Blogs in this series

Life in Culebrón is a very British view of life in a small village in Alicante province, my experience of Spain, of Spaniards and sometimes of the other Britons who live nearby. The tabs beneath the header photo link to other blogs written whilst I was living in other parts of Spain, to my articles written for the now defunct TIM magazine and to my most recent photo albums.

Monday, July 09, 2012

Feeling at home


We went to see our pal Pepa this weekend. She has a Casa Rural up in Teruel in a place called Fuentes de Rubielos.

I never quite know how to translate casa rural - rural house isn't right and although I always tell my students to use country cottage that doesn't really convey the same idea. It's somewhere people rent for a holiday and it's usually in the middle of the countryside. Anyway Pepa owns one. There are tens of them in Fuentes de Rubielos and hundreds in this part of Teruel province, part of the ancient Kingdom of Aragon. I've always thought staying in a casa rural would be the perfect recipe for getting bored in 24 hours - reading is great but it can also become a chore and how many times can you walk up a hill for entertainment? Pepa surprised me by saying that there are all sorts of activities on offer for people who stay in the houses - bird watching, astronomy, furniture making, canyon running and a recent addition - first you hunt out your truffles and then you cook with them. Teruel is famous for ham - I wonder if it's pig and tourist in perfect harmony sniffing out subterranean mushrooms?

DATA FOR ANALYSIS:
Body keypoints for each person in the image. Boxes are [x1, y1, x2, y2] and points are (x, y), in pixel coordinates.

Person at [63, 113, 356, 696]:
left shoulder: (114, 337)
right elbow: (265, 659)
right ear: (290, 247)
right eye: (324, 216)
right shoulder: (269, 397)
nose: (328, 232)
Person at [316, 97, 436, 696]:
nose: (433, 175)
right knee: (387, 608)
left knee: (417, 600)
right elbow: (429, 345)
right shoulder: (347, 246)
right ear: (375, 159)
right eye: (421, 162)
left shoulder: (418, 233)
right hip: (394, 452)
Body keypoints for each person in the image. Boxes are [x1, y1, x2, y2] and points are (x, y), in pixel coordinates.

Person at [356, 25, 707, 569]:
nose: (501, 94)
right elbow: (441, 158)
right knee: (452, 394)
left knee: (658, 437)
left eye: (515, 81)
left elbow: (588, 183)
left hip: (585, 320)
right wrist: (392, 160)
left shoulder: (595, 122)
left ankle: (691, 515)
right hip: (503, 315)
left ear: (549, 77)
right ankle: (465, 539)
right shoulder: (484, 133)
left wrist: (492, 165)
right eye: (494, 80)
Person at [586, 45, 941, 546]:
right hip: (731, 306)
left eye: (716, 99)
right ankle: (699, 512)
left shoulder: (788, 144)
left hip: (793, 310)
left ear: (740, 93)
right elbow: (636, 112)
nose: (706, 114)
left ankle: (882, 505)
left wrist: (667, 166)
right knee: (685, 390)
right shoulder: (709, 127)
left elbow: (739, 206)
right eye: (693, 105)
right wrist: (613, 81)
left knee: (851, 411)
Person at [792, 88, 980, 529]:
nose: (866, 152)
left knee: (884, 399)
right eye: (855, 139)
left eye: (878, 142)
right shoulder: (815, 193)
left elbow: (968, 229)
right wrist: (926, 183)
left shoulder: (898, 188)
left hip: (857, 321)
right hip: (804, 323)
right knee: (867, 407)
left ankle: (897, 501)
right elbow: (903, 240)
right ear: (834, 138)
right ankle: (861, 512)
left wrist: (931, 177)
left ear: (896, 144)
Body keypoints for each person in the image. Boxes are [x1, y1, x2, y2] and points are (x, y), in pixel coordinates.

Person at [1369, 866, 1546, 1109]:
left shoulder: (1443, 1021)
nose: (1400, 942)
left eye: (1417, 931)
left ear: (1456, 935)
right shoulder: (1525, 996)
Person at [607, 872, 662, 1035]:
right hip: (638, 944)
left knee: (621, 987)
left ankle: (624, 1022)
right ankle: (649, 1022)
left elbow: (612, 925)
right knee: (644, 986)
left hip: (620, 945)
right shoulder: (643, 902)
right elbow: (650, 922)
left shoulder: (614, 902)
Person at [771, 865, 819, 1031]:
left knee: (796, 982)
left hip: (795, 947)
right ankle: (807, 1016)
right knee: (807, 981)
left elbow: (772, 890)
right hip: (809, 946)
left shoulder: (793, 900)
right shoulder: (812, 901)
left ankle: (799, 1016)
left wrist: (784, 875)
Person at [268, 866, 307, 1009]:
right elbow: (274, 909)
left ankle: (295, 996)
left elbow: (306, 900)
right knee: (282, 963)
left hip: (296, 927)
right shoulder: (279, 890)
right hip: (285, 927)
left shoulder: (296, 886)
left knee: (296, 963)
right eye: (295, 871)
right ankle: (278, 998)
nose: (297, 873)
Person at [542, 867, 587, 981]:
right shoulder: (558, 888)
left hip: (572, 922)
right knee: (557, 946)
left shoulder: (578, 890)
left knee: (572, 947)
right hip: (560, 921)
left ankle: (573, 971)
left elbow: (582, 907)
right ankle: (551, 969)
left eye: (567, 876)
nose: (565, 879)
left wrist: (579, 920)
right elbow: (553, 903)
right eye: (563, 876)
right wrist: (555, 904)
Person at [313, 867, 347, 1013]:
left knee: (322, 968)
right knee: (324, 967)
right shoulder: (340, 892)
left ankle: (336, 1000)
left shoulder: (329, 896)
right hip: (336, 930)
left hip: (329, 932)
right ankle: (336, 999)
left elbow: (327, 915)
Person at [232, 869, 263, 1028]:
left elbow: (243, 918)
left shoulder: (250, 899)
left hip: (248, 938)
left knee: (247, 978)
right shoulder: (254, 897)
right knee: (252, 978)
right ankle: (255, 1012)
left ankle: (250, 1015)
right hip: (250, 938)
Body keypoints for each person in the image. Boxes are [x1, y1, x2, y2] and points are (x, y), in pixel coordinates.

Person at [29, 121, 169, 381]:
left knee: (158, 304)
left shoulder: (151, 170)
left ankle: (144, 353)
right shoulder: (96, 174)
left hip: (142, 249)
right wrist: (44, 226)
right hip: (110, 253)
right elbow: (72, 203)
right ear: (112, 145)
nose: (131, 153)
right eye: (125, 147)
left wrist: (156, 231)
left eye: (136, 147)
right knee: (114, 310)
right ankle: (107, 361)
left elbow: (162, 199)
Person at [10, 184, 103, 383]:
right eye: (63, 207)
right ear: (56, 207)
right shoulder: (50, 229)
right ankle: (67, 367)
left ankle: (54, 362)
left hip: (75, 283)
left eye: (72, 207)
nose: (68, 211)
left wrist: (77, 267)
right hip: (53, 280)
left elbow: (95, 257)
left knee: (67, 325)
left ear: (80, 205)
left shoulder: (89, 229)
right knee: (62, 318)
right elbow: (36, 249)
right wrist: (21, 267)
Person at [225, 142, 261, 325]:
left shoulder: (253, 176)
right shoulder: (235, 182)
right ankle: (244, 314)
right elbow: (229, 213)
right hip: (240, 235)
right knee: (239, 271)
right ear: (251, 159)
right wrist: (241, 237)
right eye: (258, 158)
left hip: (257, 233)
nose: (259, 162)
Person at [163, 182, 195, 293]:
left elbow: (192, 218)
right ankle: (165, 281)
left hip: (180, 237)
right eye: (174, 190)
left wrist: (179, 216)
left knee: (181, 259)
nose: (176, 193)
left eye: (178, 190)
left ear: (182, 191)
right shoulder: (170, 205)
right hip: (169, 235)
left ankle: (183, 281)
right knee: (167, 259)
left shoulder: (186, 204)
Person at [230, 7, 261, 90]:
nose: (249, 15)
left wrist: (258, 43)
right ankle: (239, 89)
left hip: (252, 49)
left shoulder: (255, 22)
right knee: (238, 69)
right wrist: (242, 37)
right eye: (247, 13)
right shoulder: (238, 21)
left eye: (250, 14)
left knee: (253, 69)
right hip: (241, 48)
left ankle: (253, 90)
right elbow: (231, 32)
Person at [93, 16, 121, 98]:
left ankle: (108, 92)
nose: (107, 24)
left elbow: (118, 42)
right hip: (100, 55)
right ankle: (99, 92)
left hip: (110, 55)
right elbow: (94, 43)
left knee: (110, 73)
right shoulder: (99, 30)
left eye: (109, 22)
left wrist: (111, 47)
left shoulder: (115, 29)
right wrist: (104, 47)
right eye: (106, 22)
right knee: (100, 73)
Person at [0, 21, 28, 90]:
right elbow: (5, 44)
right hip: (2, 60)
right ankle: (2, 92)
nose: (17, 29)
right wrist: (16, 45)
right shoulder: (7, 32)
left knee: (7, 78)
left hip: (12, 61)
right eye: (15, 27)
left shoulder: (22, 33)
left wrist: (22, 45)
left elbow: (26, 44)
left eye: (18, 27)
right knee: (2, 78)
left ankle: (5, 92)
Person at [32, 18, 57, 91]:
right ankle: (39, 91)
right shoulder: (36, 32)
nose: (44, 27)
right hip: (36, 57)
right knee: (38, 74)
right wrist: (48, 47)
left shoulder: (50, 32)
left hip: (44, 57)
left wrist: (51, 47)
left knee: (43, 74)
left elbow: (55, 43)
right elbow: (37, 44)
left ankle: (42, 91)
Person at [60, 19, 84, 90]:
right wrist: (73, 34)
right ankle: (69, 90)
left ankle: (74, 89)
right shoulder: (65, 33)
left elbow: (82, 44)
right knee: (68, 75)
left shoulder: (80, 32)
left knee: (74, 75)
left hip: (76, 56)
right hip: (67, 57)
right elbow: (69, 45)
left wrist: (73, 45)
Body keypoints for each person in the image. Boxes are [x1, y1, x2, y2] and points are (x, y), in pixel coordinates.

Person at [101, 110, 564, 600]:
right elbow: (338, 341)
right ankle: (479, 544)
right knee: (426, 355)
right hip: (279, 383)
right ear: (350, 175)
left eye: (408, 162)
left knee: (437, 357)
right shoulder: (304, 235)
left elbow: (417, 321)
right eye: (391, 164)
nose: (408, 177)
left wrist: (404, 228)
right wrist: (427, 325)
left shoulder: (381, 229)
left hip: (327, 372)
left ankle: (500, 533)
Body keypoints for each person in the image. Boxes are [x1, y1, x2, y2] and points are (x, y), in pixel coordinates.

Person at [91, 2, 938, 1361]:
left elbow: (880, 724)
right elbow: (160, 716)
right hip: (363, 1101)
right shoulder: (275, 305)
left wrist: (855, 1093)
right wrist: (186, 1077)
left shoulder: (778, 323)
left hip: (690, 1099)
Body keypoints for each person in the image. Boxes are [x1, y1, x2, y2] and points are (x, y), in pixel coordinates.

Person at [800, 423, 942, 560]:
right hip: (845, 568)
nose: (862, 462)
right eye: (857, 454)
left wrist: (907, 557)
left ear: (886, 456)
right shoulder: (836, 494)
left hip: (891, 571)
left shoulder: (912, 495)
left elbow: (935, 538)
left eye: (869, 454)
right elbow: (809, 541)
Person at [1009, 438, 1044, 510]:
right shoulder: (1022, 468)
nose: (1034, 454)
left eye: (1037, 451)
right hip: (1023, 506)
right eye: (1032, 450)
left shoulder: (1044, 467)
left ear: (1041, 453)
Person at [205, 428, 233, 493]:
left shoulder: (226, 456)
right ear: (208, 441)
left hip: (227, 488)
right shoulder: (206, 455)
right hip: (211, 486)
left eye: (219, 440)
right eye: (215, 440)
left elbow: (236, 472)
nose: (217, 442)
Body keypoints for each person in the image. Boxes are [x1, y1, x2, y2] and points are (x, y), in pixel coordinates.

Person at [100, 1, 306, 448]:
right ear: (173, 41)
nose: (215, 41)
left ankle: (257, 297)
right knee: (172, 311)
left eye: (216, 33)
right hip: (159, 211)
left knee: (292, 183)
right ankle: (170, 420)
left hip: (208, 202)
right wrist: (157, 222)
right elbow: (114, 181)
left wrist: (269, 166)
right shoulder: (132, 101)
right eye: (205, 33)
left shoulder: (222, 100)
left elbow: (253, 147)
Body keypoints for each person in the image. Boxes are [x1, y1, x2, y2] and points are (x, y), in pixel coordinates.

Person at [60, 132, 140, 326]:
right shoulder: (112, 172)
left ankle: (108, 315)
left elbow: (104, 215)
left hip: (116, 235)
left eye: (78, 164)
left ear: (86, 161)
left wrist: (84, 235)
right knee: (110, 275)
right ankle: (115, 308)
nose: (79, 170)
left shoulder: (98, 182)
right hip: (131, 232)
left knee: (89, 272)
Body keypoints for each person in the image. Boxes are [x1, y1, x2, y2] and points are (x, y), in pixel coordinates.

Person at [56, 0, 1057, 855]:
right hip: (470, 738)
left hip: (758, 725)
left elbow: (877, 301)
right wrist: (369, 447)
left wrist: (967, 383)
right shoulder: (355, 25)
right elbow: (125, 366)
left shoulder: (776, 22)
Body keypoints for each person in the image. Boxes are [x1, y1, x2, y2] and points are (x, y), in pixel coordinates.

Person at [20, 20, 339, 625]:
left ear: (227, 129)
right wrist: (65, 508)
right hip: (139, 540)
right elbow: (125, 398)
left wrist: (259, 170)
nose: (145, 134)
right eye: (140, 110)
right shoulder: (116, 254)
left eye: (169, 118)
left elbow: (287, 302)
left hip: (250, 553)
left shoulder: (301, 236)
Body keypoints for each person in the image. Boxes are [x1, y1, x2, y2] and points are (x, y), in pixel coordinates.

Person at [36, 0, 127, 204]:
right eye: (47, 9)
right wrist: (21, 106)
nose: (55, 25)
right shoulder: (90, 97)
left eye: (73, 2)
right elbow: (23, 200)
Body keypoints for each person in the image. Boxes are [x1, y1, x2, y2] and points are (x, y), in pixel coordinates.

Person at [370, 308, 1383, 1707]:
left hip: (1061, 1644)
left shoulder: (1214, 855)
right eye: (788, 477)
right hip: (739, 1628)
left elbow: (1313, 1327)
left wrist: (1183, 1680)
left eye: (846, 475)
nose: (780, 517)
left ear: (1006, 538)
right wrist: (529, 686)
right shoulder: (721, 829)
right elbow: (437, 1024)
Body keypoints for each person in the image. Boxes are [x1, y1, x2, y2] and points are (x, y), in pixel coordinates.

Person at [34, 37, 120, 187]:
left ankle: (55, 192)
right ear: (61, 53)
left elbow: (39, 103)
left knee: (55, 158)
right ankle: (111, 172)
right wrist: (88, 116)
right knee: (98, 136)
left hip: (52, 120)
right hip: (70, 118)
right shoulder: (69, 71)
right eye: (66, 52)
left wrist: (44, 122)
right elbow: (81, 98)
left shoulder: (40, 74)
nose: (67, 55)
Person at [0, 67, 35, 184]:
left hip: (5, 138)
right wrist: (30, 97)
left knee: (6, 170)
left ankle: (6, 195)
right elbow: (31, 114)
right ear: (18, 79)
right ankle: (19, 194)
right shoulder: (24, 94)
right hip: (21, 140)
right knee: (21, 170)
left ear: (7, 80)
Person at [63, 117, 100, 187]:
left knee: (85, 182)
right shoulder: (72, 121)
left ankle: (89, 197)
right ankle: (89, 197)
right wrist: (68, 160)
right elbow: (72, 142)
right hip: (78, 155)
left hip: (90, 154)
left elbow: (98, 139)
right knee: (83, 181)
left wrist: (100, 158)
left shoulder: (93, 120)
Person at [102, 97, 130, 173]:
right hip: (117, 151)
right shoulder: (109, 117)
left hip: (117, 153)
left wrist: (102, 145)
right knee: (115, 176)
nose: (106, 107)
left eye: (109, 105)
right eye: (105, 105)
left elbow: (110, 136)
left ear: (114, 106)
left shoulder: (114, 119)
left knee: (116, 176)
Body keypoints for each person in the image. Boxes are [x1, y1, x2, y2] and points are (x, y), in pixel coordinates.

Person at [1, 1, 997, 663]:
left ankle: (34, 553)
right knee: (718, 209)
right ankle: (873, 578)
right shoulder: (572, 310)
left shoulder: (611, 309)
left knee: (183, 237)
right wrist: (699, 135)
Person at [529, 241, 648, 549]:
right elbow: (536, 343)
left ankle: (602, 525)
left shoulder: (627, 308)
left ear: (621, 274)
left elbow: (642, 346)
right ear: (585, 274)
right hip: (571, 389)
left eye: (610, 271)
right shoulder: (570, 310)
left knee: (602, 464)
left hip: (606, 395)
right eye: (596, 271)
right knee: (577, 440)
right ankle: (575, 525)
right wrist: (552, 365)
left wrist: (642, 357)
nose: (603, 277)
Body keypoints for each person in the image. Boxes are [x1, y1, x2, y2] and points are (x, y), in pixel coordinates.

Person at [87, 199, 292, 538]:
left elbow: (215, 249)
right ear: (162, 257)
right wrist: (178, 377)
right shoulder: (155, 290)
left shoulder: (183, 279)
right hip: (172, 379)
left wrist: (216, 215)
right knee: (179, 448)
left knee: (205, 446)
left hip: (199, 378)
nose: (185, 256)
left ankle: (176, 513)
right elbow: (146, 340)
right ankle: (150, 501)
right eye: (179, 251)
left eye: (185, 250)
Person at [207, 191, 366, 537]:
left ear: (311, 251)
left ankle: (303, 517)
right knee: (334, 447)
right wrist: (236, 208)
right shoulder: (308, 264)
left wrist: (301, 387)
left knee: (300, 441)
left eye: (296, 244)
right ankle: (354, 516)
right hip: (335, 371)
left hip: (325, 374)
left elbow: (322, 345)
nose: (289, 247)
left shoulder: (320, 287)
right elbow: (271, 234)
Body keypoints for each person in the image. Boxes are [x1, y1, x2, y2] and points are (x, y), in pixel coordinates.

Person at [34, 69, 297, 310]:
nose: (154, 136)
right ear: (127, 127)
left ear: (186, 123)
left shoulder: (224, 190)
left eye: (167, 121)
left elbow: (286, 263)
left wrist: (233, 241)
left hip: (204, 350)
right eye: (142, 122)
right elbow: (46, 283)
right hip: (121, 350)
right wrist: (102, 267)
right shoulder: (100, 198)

USING THE INFORMATION:
1. Answer these questions using the blog post about visiting Pepa:
(a) Which province is the village of Culebrón in?
(b) In what place does Pepa have her casa rural?
(c) What is Teruel famous for?
2. Carry on the blog post about visiting Pepa from its last sentence, in the same voice.

PER-TASK ANSWERS:
1.
(a) Alicante province.
(b) Fuentes de Rubielos, in Teruel.
(c) Ham.

2.
Fuentes is called Fuentes because on every corner there is a drinking fountain, horse trough or open air wash house - something powered by water flowing down the hill and all described as fuentes in Spanish. There is also a rather more sophisticated stretch of water which is the municipal swimming pool. Every year the local town hall auctions the right to run the pool for the summer months. For the second year in a row three young woman won the contract. They do a splendid job running a bar alongside the pool. They're a bit alternative - baggy harem pants and tied back hair. They produce snack food which is pretty unusual for Spain - couscous, Greek salad, hummus - light, tasty stuff with enough Spanishness not to put the Spanish off but different enough to be interesting.

I've just been looking for more information about the pool. I expected it to feature on websites because Fuentes is full of people who are a bit "hippy" - felt hats, non standard hairstyles and clothes that don't come from chain stores. My guess is that they are all computer wizards, have an allotment outside the back door of a house powered by a mix of small hydro-electric plants, chicken droppings and photovoltaic panels. They hang around the bar so I presumed they would have done a webpage for their chums at the pool by now. If they have I can't find it. Nice to know that when you don't want to read or walk or hunt for truffles there is still alcohol and food to be had.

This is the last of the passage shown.